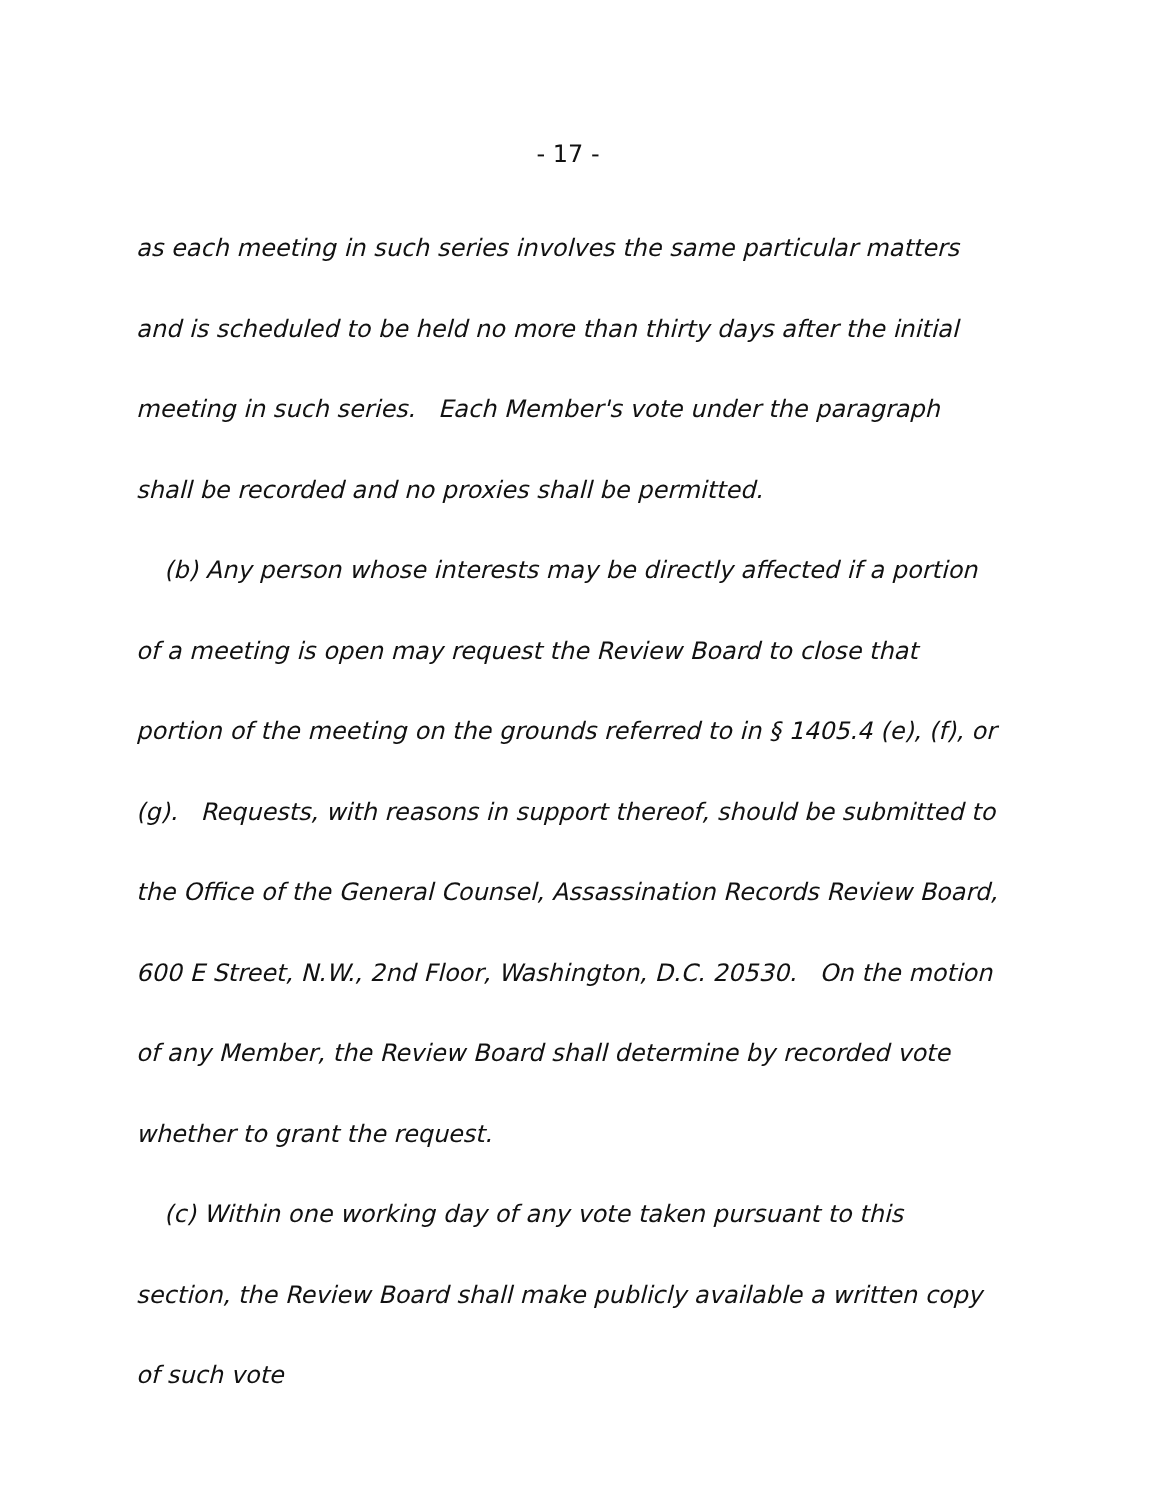- 17 -
as each meeting in such series involves the same particular matters and is scheduled to be held no more than thirty days after the initial meeting in such series. Each Member's vote under the paragraph shall be recorded and no proxies shall be permitted.
(b) Any person whose interests may be directly affected if a portion of a meeting is open may request the Review Board to close that portion of the meeting on the grounds referred to in § 1405.4 (e), (f), or (g). Requests, with reasons in support thereof, should be submitted to the Office of the General Counsel, Assassination Records Review Board, 600 E Street, N.W., 2nd Floor, Washington, D.C. 20530. On the motion of any Member, the Review Board shall determine by recorded vote whether to grant the request.
(c) Within one working day of any vote taken pursuant to this section, the Review Board shall make publicly available a written copy of such vote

━━━━━━━━

All that is needed is the exact run of lines from the start of the material above through the one containing "as each meeting", pictures left out.

Exercise answer:
- 17 -
as each meeting in such series involves the same particular matters and is scheduled to be held no more than thirty days after the initial meeting in such series. Each Member's vote under the paragraph shall be recorded and no proxies shall be permitted.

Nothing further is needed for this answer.